TASK DIRECTIONS: Which lines in the entries below contain the word "worldwide", with case counting? List each of those lines.

Start of Block

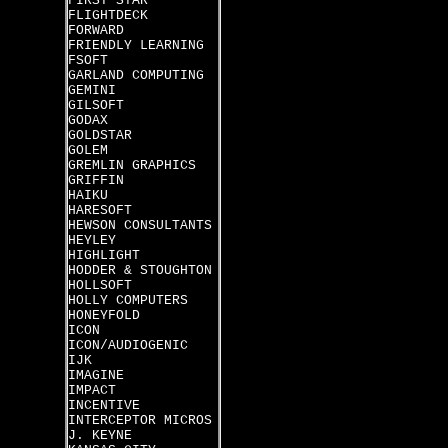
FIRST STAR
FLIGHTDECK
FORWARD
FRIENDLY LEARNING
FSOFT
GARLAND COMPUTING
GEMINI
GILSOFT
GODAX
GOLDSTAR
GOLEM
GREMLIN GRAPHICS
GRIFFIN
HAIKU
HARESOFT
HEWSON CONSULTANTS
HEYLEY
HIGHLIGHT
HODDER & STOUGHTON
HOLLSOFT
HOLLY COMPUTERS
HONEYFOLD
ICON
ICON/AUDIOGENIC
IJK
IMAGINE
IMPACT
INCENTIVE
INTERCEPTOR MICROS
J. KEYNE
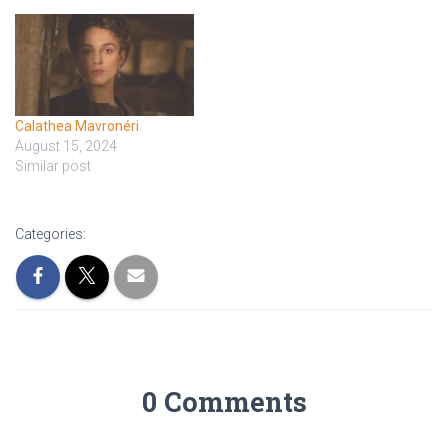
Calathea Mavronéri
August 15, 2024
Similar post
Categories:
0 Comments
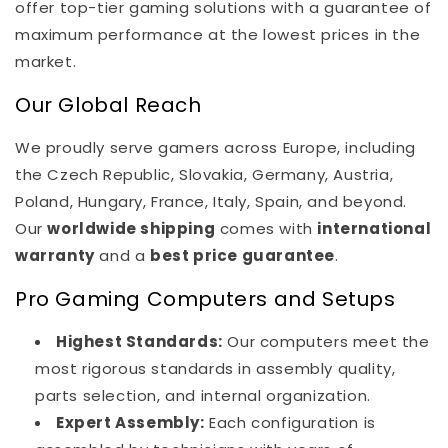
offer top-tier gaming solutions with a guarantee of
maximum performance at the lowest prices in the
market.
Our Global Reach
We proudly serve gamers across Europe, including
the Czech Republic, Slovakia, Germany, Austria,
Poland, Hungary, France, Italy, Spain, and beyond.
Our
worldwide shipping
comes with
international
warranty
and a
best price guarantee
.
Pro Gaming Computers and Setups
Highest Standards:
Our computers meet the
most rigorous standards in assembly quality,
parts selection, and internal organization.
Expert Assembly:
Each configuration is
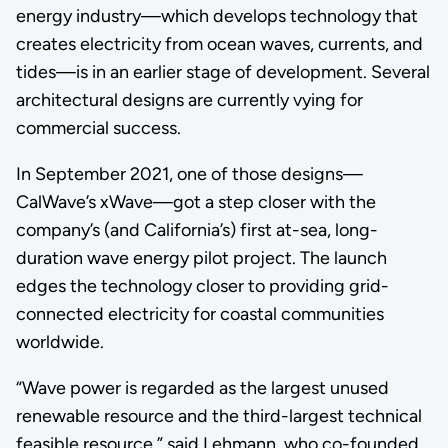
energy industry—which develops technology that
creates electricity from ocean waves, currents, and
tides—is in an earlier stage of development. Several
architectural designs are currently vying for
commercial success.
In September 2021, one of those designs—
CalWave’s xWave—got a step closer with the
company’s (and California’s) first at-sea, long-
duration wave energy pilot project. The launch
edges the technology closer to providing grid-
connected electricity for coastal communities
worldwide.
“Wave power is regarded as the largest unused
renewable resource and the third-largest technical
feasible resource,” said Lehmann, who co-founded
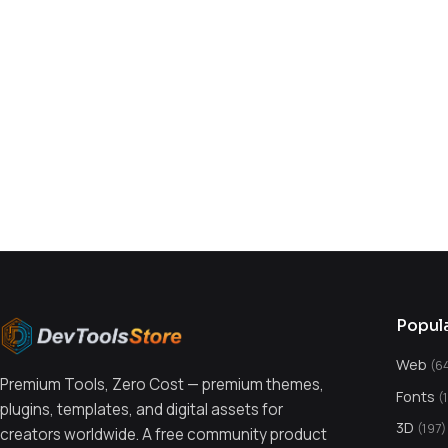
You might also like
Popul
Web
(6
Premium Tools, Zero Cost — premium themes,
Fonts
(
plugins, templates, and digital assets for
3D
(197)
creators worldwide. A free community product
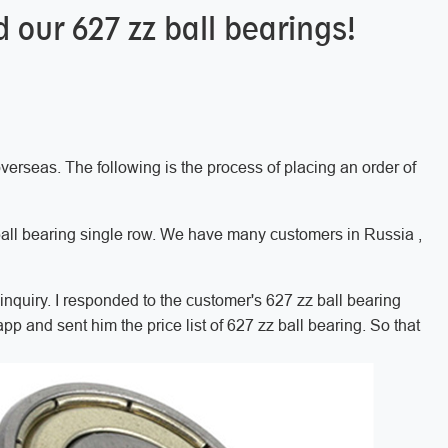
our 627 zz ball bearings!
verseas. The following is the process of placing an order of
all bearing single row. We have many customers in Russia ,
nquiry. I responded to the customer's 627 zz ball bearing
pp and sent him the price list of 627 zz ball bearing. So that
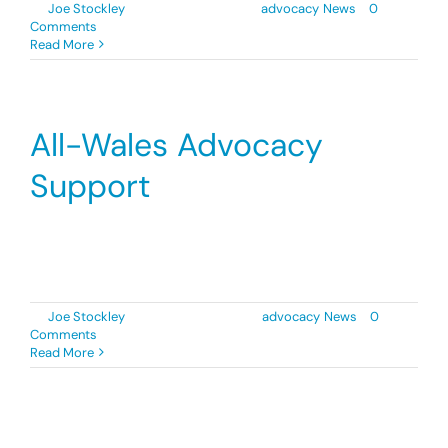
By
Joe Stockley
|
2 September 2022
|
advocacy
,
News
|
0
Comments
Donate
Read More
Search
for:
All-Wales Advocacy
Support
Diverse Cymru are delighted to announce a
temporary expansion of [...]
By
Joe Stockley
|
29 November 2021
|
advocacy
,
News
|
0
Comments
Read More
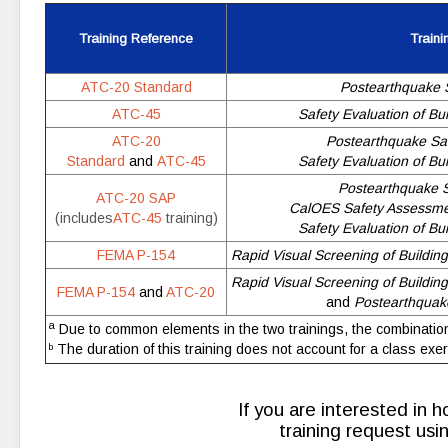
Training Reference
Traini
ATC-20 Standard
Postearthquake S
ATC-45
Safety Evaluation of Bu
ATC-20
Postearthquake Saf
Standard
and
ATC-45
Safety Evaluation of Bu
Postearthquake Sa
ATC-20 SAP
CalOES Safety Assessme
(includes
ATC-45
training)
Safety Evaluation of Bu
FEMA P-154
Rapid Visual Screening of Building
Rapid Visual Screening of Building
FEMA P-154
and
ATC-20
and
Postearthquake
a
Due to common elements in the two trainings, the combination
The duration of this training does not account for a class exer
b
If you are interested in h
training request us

End of Block

TASK RESPONSE:
worldwide shipping
worldwide.
creators worldwide. A free community product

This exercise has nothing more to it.